Gündogan muss mehr führen
Bei Manchester City hat Ilkay Gündogan eine herausragende Saison gespielt – auch wenn es im Champions-League-Finale nicht zum Titelgewinn reichte. Er entwickelte sogar eine so noch nicht gekannte Torgefahr. Fähigkeiten, die in der deutschen Elf noch mehr gefragt sind als in der All-Star-Truppe der Citizens. Zeigen muss Gündogan sein Können aber auch gegen ganz große Gegner; da haperte es zuletzt immer wieder. Gerade gegen Frankreich, wo das Team viel Wert auf die Defensive legen muss, wird ein Mann von Gündogans Klasse gebraucht. Wenn er es schafft, gleichermaßen Impulse nach vorne und Zeichen nach hinten zu setzen, kann er zum entscheidenden Mann des Spiels werden.
Chancen besser nutzen
Trotz schneller, talentierter Stürmer hapert es seit geraumer Zeit an der Chancenverwertung. Viel zu verschenken hat man aber bei einer EM gegen keinen Gegner. Rückkehrer Thomas Müller sollte der Abteilung Attacke Sicherheit und Freiräume verschaffen können, die vor allem Leroy Sané und Serge Gnabry aber auch nutzen müssen. Dass Gnabry im Zusammenspiel mit Bayern-Kollege Müller seine Treffsicherheit zurückgewinnt, scheint nicht unwahrscheinlich. Sané muss dringend lernen, dass geniale Dribblings, bei denen man sich aber festläuft, letztlich brotlose Kunst sind. Mit dem Abspiel im richtigen Moment setzen sie die Mitspieler aber womöglich genial ein.
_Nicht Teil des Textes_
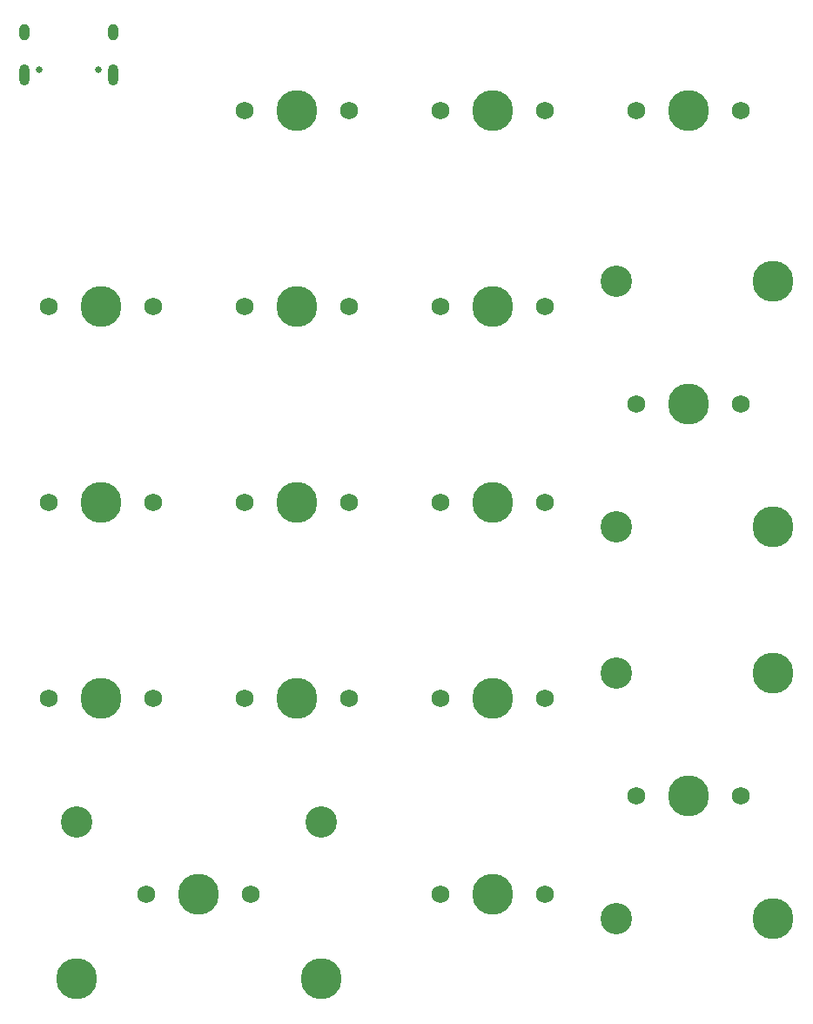
<source format=gbr>
G04 #@! TF.GenerationSoftware,KiCad,Pcbnew,(6.0.0)*
G04 #@! TF.CreationDate,2022-01-07T00:00:26+09:00*
G04 #@! TF.ProjectId,SkeletonNumPad,536b656c-6574-46f6-9e4e-756d5061642e,rev?*
G04 #@! TF.SameCoordinates,Original*
G04 #@! TF.FileFunction,Soldermask,Top*
G04 #@! TF.FilePolarity,Negative*
%FSLAX46Y46*%
G04 Gerber Fmt 4.6, Leading zero omitted, Abs format (unit mm)*
G04 Created by KiCad (PCBNEW (6.0.0)) date 2022-01-07 00:00:26*
%MOMM*%
%LPD*%
G01*
G04 APERTURE LIST*
%ADD10C,3.987800*%
%ADD11C,1.750000*%
%ADD12C,3.048000*%
%ADD13C,0.650000*%
%ADD14O,1.000000X1.600000*%
%ADD15O,1.000000X2.100000*%
G04 APERTURE END LIST*
D10*
X76200000Y-85725000D03*
D11*
X81280000Y-85725000D03*
X71120000Y-85725000D03*
X52070000Y-47625000D03*
D10*
X57150000Y-47625000D03*
D11*
X62230000Y-47625000D03*
D10*
X76200000Y-47625000D03*
D11*
X81280000Y-47625000D03*
X71120000Y-47625000D03*
X43180000Y-47625000D03*
X33020000Y-47625000D03*
D10*
X38100000Y-47625000D03*
D11*
X90170000Y-95250000D03*
D12*
X88265000Y-83312000D03*
D10*
X103505000Y-83312000D03*
D11*
X100330000Y-95250000D03*
D12*
X88265000Y-107188000D03*
D10*
X103505000Y-107188000D03*
X95250000Y-95250000D03*
D11*
X81280000Y-104775000D03*
X71120000Y-104775000D03*
D10*
X76200000Y-104775000D03*
X38100000Y-85725000D03*
D11*
X33020000Y-85725000D03*
X43180000Y-85725000D03*
X71120000Y-28575000D03*
X81280000Y-28575000D03*
D10*
X76200000Y-28575000D03*
X95250000Y-28575000D03*
D11*
X100330000Y-28575000D03*
X90170000Y-28575000D03*
X62230000Y-66675000D03*
X52070000Y-66675000D03*
D10*
X57150000Y-66675000D03*
X57150000Y-28575000D03*
D11*
X52070000Y-28575000D03*
X62230000Y-28575000D03*
D10*
X103505000Y-69088000D03*
D11*
X100330000Y-57150000D03*
X90170000Y-57150000D03*
D12*
X88265000Y-45212000D03*
X88265000Y-69088000D03*
D10*
X95250000Y-57150000D03*
X103505000Y-45212000D03*
X76200000Y-66675000D03*
D11*
X81280000Y-66675000D03*
X71120000Y-66675000D03*
X43180000Y-66675000D03*
X33020000Y-66675000D03*
D10*
X38100000Y-66675000D03*
D11*
X62230000Y-85725000D03*
D10*
X57150000Y-85725000D03*
D11*
X52070000Y-85725000D03*
D10*
X35718750Y-113030000D03*
X47625000Y-104775000D03*
D11*
X52705000Y-104775000D03*
D12*
X59531250Y-97790000D03*
X35718750Y-97790000D03*
D10*
X59531250Y-113030000D03*
D11*
X42545000Y-104775000D03*
D13*
X37890000Y-24600000D03*
X32110000Y-24600000D03*
D14*
X39320000Y-20950000D03*
X30680000Y-20950000D03*
D15*
X30680000Y-25130000D03*
X39320000Y-25130000D03*
M02*

</source>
Gegen Frankreich bleibt aber wohl kein Raum, dies einzuüben. Deshalb wird wohl Kai Havertz auflaufen, der im Champions-League-Finale gezeigt hat, dass er auch in großen Spielen die Nerven behält und trifft. Havertz muss am besten schon gegen Frankreich zeigen, dass er auch im Nationaldress kein Lehrling mehr ist.